Amphetamines, a group of synthetically made stimulant drugs, were first developed in the 1880s as remedies for obesity, nasal congestion and narcolepsy. According to the University of Rochester Medical Center, by the mid 1960s, access to amphetamines was restricted due to their high potential for addiction.
People affected by fatigue syndrome, narcolepsy, ADHD and even depression can benefit from prescription amphetamine medications. When misused, these drugs can cause serious mental and physical health problems. If you’re considering getting amphetamine addiction treatment, it’s likely you’ve experienced one or more problems in the course of taking these powerful stimulant drugs.
Amphetamine addiction treatment offers a way to break the physical dependency that so easily develops when taking amphetamines for long periods of time. As long-term use also causes psychological dependencies to develop, amphetamine addiction treatment provides those in recovery with the types of direction and support needed to maintain abstinence.
Amphetamines, methamphetamines and dextroamphetamines all belong to the amphetamine class of drugs. While legal, drugs such as Adderall and Ritalin can be just as harmful as illegal substances like crystal meth and ecstasy.
As a group, amphetamines are known for their ability to:
- Speed up mental functioning abilities
- Increase energy levels
- Improve clarity, focus and concentration
According to the University of Maryland, these effects result from increased levels of dopamine neurotransmitter chemicals in the brain. Dopamine exists as one of three primary neurotransmitters, the other two being serotonin and norepinephrine.
With repeated use, amphetamine depletes needed dopamine chemicals and essentially warps the brain’s ability to function normally. This warping of brain function accounts for why so many addicts seek out amphetamine addiction treatment.
When abused, the potential for addiction exists for both legal and illegal amphetamine drugs. As brain functions deteriorate from ongoing use, brain cells become increasingly more dependent on the drug’s actions.
In effect, brain cells become weaker and so require larger doses of amphetamines to secrete needed dopamine amounts. Without the drug’s effects, processes normally regulated by the brain break down and cause users considerable discomfort. Without amphetamine addiction treatment, brain functions continue to deteriorate each time a person uses.

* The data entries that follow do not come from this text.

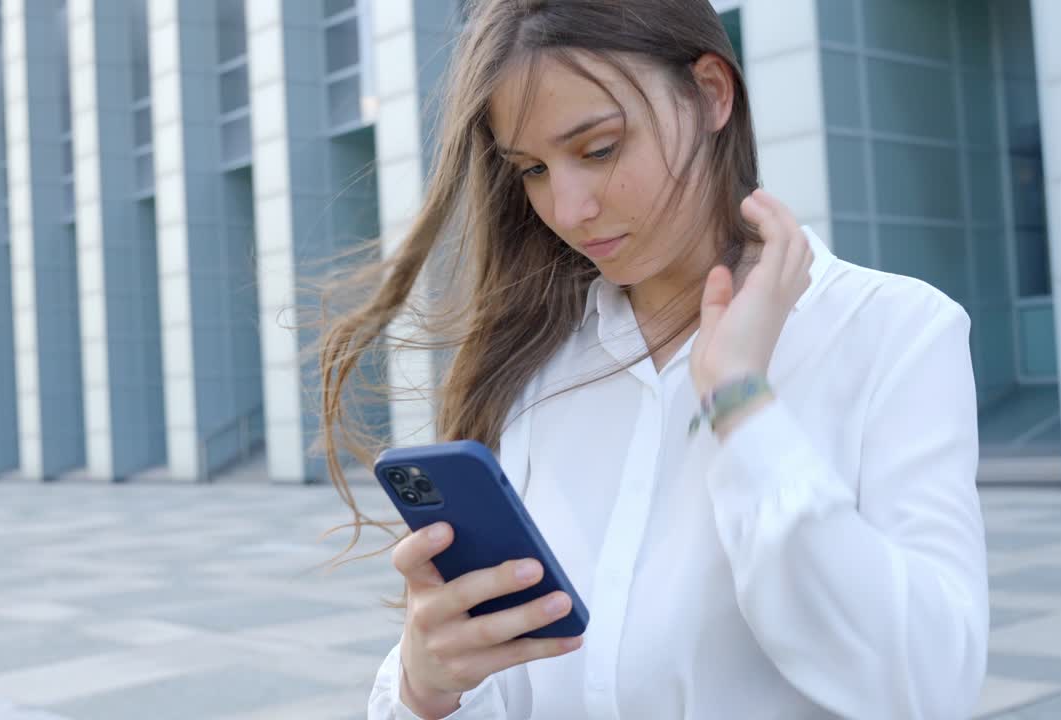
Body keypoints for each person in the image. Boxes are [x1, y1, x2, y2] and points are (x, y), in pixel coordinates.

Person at [317, 1, 989, 718]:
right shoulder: (534, 361)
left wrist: (741, 407)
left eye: (599, 148)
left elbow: (929, 684)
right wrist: (427, 687)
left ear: (710, 94)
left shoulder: (893, 332)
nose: (568, 208)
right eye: (534, 169)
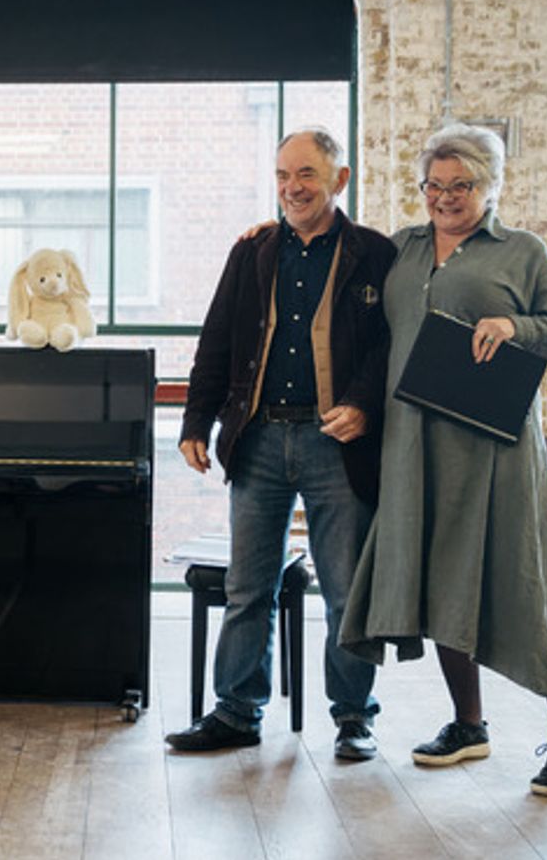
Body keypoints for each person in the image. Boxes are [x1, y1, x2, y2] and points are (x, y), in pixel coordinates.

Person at [338, 123, 547, 797]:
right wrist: (267, 234)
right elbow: (339, 271)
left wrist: (516, 326)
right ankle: (468, 722)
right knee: (440, 578)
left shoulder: (521, 252)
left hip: (494, 452)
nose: (446, 197)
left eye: (462, 185)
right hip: (414, 447)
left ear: (489, 187)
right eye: (435, 185)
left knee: (524, 582)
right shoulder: (402, 248)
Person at [165, 128, 396, 759]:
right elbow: (218, 339)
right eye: (283, 176)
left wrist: (363, 405)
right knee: (249, 586)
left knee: (347, 590)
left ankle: (354, 717)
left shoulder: (376, 254)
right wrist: (194, 422)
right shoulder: (254, 251)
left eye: (307, 176)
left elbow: (390, 348)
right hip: (259, 438)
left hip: (335, 444)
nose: (292, 188)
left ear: (339, 180)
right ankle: (237, 713)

The Need for Amphetamine Addiction Treatment
Amphetamine effects on brain neurotransmitter functions create a self-perpetuating cycle of physical dependency and eventual psychological addiction, according to Dartmouth College. In time, the “need” for amphetamines overwhelms any desire a person may have to stop using.
Amphetamine addiction treatment programs enable addicts to overcome the drug’s effects while providing them with the types of coping strategies needed to break the addiction cycle.
The longer a person abuses amphetamines the more severe the addiction. Amphetamine addiction treatment programs offer different levels of treatment to address the different stages and severities of addiction.
The types of treatment levels offered include:
- Detoxification care
- Residential treatment
- Outpatient treatment
- Aftercare support
In effect, amphetamine addiction treatment is only necessary in cases where a person has made several failed attempts to stop using. This loss of control over using is a prime indicator of just how strong the addiction has become.